Put the lines below into a JSON list of strings, one string for each line, skipping any blank lines. Leave the pictures out of the list.

----

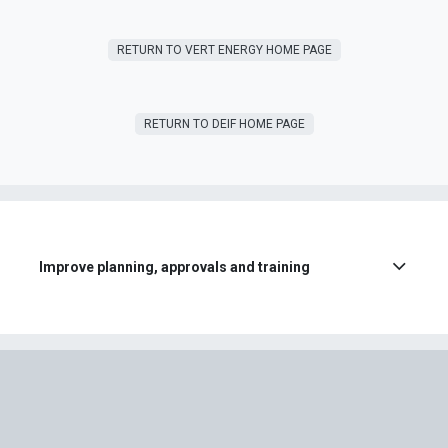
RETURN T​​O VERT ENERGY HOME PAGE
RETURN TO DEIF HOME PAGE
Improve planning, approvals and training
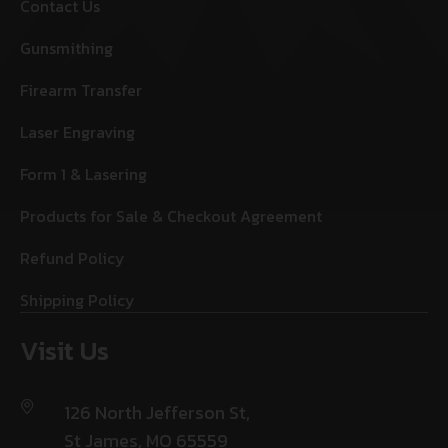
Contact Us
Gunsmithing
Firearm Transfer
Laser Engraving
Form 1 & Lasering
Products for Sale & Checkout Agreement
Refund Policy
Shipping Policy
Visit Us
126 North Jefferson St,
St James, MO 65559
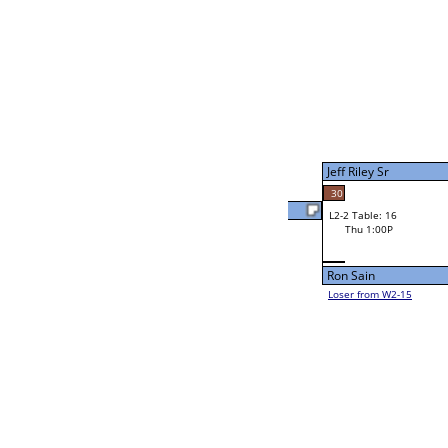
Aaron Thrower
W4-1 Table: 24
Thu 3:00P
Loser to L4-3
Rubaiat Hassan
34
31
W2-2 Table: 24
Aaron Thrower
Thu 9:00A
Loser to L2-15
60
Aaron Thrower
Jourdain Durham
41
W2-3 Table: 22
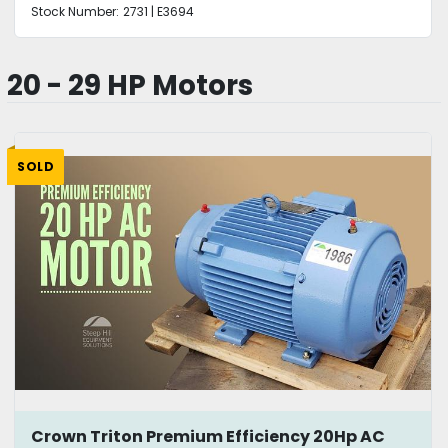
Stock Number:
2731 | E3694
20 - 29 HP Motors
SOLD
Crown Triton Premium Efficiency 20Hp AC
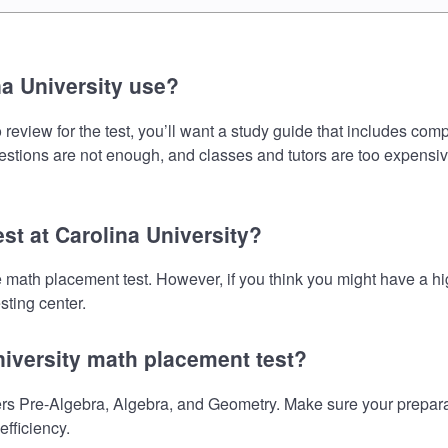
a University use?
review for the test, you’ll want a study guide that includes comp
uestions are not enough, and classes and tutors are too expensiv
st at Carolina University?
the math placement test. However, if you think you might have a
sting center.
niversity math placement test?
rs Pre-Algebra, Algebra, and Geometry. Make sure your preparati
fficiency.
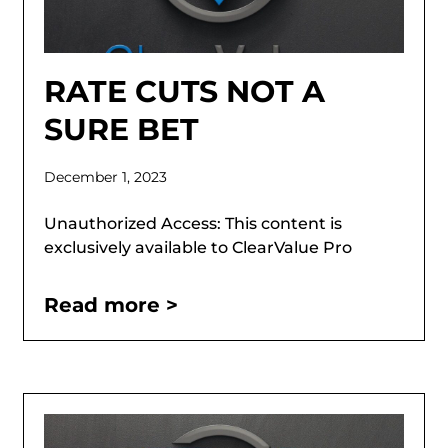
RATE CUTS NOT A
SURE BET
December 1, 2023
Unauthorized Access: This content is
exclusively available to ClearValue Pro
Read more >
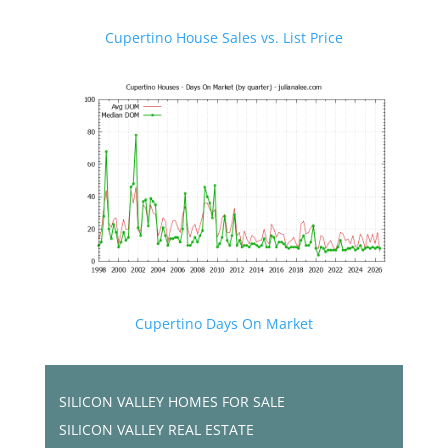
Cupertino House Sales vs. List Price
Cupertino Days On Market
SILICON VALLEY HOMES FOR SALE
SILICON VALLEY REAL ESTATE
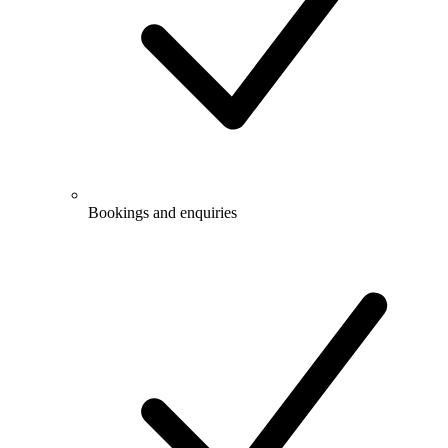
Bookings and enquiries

----

TASK SOLUTION:
[
  "RETURN T​​O VERT ENERGY HOME PAGE",
  "RETURN TO DEIF HOME PAGE",
  "Improve planning, approvals and training",
  "Contact Us",
  "Gunsmithing",
  "Firearm Transfer",
  "Laser Engraving",
  "Form 1 & Lasering",
  "Products for Sale & Checkout Agreement",
  "Refund Policy",
  "Shipping Policy",
  "Visit Us",
  "126 North Jefferson St,",
  "St James, MO 65559",
  "Aaron Thrower",
  "W4-1 Table: 24",
  "Thu 3:00P",
  "Loser to L4-3",
  "Rubaiat Hassan",
  "34",
  "31",
  "W2-2 Table: 24",
  "Aaron Thrower",
  "Thu 9:00A",
  "Loser to L2-15",
  "60",
  "Aaron Thrower",
  "Jourdain Durham",
  "41",
  "W2-3 Table: 22",
  "Stock Number:",
  "2731 | E3694",
  "20 - 29 HP Motors",
  "SOLD",
  "Crown Triton Premium Efficiency 20Hp AC",
  "a University use?",
  "review for the test, you’ll want a study guide that includes comp",
  "uestions are not enough, and classes and tutors are too expensiv",
  "st at Carolina University?",
  "the math placement test. However, if you think you might have a",
  "sting center.",
  "niversity math placement test?",
  "rs Pre-Algebra, Algebra, and Geometry. Make sure your preparati",
  "fficiency.",
  "RATE CUTS NOT A",
  "SURE BET",
  "December 1, 2023",
  "Unauthorized Access: This content is",
  "exclusively available to ClearValue Pro",
  "Read more >",
  "Cupertino House Sales vs. List Price",
  "Cupertino Days On Market",
  "SILICON VALLEY HOMES FOR SALE",
  "SILICON VALLEY REAL ESTATE",
  "Bookings and enquiries"
]